> [EXERCISE]: Transcribe, without alteration, the line that includes "reconnected in a" and each line after it until the records end, omitting all that precede it.

> [DATA]:
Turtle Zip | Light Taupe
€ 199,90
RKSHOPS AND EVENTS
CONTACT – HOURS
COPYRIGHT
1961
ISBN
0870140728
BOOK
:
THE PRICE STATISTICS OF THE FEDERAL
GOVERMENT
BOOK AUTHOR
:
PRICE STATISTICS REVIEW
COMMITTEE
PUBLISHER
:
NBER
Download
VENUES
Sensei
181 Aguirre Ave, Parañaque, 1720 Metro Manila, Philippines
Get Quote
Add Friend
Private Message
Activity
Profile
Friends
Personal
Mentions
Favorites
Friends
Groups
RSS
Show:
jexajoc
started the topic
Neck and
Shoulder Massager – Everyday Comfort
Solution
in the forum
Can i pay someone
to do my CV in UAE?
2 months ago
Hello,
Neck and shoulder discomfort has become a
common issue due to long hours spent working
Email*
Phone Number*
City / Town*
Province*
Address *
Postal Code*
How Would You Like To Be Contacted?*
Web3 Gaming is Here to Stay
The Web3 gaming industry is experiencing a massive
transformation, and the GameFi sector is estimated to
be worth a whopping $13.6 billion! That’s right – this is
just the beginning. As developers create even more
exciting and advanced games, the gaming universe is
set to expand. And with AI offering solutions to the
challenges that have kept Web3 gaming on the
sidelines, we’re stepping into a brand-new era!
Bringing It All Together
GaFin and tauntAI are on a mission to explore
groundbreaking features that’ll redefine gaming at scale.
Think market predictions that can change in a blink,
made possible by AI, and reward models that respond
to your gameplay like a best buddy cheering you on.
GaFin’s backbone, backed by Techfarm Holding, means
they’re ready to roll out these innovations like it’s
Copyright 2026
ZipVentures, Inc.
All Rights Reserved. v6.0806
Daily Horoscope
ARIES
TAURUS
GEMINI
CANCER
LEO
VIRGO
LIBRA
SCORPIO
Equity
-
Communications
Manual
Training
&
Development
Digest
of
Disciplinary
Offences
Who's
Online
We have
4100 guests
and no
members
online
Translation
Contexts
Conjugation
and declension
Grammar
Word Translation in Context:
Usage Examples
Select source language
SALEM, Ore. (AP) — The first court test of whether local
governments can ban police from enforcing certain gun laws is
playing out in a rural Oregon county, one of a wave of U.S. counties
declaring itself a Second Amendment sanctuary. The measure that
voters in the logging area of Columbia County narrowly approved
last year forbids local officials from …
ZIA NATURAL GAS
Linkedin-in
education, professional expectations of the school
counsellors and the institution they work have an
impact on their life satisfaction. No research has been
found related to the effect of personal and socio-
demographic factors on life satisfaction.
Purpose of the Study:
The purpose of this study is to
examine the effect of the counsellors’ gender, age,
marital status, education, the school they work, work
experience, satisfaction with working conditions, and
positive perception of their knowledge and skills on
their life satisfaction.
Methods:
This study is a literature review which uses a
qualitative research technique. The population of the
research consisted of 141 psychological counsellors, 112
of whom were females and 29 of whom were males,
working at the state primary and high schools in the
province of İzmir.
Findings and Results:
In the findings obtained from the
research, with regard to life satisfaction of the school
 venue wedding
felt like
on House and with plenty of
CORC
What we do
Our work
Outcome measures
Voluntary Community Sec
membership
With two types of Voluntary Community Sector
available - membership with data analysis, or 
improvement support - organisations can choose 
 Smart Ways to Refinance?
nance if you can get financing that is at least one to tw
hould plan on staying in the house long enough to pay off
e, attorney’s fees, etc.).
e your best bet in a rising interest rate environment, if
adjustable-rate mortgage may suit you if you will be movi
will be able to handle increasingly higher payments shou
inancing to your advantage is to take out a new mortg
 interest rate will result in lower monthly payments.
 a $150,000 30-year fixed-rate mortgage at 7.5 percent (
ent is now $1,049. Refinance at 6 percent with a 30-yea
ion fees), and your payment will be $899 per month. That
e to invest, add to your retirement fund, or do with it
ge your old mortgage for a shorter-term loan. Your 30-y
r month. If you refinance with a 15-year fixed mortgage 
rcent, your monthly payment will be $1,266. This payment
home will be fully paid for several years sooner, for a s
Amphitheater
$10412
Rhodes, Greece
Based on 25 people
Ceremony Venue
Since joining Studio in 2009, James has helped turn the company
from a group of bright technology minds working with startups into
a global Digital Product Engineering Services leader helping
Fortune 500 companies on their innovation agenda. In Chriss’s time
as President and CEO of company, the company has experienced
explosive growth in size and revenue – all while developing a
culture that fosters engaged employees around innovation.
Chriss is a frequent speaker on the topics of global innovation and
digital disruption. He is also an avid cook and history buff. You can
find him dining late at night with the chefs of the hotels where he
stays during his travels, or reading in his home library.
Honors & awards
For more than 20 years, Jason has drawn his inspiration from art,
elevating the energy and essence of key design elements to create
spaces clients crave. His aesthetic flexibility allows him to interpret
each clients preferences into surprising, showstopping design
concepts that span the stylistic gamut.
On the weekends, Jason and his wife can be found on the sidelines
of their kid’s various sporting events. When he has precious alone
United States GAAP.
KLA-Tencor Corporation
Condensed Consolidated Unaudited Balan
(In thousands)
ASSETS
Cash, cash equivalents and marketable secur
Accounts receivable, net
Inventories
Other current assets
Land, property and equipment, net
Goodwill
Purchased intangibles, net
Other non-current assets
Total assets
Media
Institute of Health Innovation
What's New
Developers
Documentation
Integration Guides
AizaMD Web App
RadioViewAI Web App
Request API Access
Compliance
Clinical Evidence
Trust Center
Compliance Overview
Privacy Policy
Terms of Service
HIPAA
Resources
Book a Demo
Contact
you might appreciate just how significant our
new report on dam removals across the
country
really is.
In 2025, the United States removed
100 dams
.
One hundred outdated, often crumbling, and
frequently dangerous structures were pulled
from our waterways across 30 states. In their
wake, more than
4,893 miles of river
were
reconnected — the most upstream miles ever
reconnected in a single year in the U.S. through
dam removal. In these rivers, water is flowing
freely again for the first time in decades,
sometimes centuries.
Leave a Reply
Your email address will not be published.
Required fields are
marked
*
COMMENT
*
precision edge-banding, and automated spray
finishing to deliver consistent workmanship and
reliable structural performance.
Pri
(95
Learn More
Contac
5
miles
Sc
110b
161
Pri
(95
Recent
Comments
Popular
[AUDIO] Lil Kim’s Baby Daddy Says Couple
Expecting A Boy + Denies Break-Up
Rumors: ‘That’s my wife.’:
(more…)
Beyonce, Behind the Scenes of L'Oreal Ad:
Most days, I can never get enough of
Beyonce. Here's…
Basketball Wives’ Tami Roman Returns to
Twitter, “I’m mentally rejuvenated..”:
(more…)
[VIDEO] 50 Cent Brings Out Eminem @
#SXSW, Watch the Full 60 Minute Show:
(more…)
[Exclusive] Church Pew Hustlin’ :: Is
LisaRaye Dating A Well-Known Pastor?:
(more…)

> [PROBLEM SOLUTION]:
reconnected in a single year in the U.S. through
dam removal. In these rivers, water is flowing
freely again for the first time in decades,
sometimes centuries.
Leave a Reply
Your email address will not be published.
Required fields are
marked
*
COMMENT
*
precision edge-banding, and automated spray
finishing to deliver consistent workmanship and
reliable structural performance.
Pri
(95
Learn More
Contac
5
miles
Sc
110b
161
Pri
(95
Recent
Comments
Popular
[AUDIO] Lil Kim’s Baby Daddy Says Couple
Expecting A Boy + Denies Break-Up
Rumors: ‘That’s my wife.’:
(more…)
Beyonce, Behind the Scenes of L'Oreal Ad:
Most days, I can never get enough of
Beyonce. Here's…
Basketball Wives’ Tami Roman Returns to
Twitter, “I’m mentally rejuvenated..”:
(more…)
[VIDEO] 50 Cent Brings Out Eminem @
#SXSW, Watch the Full 60 Minute Show:
(more…)
[Exclusive] Church Pew Hustlin’ :: Is
LisaRaye Dating A Well-Known Pastor?:
(more…)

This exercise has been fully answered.